[Dataset entries]
..............................

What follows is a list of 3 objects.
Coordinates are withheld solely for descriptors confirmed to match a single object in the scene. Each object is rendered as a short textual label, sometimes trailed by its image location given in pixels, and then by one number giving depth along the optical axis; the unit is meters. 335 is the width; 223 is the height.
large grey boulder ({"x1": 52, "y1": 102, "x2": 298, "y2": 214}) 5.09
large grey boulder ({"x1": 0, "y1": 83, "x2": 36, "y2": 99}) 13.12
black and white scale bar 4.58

..............................

[HOW TO COMPLETE THIS TASK]
To complete the exercise, print all of the entries exactly.

[SOLUTION FOR THIS TASK]
What follows is a list of 3 objects.
Coordinates are withheld solely for descriptors confirmed to match a single object in the scene. Each object is rendered as a short textual label, sometimes trailed by its image location given in pixels, and then by one number giving depth along the optical axis; the unit is meters. 335 is the width; 223 is the height.
large grey boulder ({"x1": 52, "y1": 102, "x2": 298, "y2": 214}) 5.09
large grey boulder ({"x1": 0, "y1": 83, "x2": 36, "y2": 99}) 13.12
black and white scale bar 4.58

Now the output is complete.